*** Block opens ***

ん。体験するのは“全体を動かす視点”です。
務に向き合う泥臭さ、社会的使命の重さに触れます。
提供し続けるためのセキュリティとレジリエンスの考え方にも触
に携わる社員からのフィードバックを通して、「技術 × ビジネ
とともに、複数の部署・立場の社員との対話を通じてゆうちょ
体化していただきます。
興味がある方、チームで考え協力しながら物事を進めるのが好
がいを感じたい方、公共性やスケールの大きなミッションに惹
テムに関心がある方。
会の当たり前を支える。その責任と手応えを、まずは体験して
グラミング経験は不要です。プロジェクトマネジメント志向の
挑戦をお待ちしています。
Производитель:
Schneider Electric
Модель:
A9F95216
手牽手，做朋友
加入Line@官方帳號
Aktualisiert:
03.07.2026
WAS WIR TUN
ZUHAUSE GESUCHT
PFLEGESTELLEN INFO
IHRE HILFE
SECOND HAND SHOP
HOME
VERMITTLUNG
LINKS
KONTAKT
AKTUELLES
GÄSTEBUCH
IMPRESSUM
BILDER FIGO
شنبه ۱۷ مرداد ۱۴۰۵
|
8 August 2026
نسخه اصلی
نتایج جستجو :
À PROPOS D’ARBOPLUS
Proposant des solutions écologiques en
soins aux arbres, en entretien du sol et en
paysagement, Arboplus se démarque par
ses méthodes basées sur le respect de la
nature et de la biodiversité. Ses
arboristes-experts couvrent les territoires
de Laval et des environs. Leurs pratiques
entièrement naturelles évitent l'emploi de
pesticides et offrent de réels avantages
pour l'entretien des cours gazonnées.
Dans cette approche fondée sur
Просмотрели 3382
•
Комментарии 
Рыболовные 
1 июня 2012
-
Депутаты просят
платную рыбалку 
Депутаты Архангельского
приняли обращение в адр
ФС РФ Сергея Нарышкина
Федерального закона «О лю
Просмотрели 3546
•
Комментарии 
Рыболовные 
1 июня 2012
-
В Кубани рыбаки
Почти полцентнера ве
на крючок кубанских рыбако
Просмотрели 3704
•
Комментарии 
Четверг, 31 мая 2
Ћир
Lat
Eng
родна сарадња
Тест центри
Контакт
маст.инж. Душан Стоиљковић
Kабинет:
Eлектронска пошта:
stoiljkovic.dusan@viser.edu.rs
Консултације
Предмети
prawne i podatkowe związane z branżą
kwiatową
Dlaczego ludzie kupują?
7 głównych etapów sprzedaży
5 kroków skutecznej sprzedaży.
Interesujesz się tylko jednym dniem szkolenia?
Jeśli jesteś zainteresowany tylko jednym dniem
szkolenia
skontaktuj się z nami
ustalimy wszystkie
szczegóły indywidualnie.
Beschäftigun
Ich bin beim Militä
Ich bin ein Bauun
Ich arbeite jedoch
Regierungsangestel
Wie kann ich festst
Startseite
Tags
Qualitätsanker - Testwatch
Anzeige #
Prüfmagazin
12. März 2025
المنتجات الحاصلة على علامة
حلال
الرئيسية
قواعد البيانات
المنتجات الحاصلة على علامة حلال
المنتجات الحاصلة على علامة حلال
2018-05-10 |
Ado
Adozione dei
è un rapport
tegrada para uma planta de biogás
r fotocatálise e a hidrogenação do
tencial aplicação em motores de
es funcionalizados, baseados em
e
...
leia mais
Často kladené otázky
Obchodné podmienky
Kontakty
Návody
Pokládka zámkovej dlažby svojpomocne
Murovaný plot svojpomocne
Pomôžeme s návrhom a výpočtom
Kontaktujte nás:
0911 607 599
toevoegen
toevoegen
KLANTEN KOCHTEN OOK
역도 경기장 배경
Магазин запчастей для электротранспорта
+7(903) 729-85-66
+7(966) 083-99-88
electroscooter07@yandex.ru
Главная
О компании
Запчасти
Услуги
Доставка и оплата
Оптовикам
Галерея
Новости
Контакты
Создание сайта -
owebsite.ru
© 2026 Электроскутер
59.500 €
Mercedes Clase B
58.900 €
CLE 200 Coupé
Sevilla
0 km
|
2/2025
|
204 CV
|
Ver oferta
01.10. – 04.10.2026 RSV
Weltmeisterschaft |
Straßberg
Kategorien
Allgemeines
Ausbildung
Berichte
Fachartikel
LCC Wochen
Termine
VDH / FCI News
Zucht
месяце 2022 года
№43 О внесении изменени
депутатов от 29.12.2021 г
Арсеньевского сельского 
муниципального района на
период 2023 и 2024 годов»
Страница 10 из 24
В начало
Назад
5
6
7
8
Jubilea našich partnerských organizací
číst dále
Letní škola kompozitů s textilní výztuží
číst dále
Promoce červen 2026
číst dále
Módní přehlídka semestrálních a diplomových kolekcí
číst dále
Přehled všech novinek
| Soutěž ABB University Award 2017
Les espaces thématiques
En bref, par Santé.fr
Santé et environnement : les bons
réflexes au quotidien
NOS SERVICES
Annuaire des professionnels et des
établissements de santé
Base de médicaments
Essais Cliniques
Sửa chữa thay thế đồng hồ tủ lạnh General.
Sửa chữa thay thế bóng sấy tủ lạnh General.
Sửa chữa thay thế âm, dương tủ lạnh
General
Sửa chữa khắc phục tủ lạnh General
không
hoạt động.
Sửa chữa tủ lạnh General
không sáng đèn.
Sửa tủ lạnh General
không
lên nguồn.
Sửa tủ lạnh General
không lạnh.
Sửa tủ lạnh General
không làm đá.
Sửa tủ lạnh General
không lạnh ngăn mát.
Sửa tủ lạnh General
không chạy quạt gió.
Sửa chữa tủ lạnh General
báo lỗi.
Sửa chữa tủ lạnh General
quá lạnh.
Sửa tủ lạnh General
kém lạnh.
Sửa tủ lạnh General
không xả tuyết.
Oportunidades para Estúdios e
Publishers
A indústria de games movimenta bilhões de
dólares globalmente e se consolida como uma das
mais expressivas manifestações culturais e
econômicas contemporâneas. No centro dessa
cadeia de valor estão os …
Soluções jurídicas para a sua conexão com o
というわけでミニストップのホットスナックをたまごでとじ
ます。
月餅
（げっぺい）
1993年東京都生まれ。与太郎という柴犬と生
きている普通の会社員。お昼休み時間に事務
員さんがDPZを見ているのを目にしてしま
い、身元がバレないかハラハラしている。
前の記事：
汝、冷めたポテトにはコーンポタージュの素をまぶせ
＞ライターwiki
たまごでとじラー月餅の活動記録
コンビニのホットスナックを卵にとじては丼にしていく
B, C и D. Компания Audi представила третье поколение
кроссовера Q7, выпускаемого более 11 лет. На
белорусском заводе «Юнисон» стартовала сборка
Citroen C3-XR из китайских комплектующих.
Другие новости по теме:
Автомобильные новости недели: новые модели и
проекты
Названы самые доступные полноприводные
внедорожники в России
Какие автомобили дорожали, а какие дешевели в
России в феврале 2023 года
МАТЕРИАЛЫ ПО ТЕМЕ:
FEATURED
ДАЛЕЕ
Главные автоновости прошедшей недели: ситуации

*** Block closes ***

§ Exercise description
Where a line in the records above includes the string "para", show it.

§ Reply to the exercise
tegrada para uma planta de biogás
Oportunidades para Estúdios e
Soluções jurídicas para a sua conexão com o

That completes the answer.